Defective binding of macrophages to bone in rodent osteomalacia and vitamin D deficiency. In vitro evidence for a cellular defect and altered saccharides in the bone matrix.

In the osteomalacic as well as normal skeleton, few osteoclasts are associated with osteoid-covered bone surfaces. The reason for this particular cellular deficit is not clear, but may relate to the inability of osteoclasts and/or osteoclast precursors (monocyte-macrophages) to attach to immature, unmineralized bone matrix, a step apparently essential for normal resorptive activity and osteoclast differentiation. In this study, we have examined cell-bone binding using macrophages (M phi) and bone isolated from vitamin D-deficient rats and hypophosphatemic, osteomalacic mice and from their normal counterparts.
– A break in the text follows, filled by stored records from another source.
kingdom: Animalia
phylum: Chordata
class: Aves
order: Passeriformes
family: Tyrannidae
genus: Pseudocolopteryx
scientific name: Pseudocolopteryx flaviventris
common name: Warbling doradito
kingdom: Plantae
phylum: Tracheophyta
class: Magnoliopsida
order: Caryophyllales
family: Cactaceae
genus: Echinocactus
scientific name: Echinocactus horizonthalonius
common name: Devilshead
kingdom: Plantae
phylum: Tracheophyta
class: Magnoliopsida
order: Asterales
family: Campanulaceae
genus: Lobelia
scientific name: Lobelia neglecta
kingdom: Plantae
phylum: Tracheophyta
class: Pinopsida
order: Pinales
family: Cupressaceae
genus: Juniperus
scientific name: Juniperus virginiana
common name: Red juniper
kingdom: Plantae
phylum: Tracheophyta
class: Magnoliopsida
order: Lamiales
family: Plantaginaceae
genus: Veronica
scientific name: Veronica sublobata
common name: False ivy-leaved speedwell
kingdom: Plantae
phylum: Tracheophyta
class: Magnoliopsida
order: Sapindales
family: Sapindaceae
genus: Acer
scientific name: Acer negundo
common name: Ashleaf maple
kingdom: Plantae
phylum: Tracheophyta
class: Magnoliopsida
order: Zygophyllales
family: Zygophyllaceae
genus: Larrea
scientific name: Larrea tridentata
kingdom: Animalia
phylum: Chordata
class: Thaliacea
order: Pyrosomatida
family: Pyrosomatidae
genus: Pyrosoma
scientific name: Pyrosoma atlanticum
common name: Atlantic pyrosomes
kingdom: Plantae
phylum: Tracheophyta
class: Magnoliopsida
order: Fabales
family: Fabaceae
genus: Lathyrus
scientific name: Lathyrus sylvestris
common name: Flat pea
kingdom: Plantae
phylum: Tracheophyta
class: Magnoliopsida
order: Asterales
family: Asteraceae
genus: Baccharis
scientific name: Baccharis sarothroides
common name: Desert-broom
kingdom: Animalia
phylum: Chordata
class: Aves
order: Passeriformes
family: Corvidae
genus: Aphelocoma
The data show that M phi-bone attachment is greatly reduced (P less than 0.001) in both vitamin D deficiency and hypophosphatemia, but that the mechanisms responsible for this reduction are apparently different in the two disorders. In hypophosphatemia, the reduction in binding appears solely attributable to the absence or inaccessibility of bone matrix oligosaccharides or glycoproteins essential to the attachment process. In vitamin D deficiency, on the other hand, not only is the bone matrix defective as a binding substrate, but the M phi, per se, is limited in its capacity to attach to normal, vitamin D-deficient, and hypophosphatemic bone.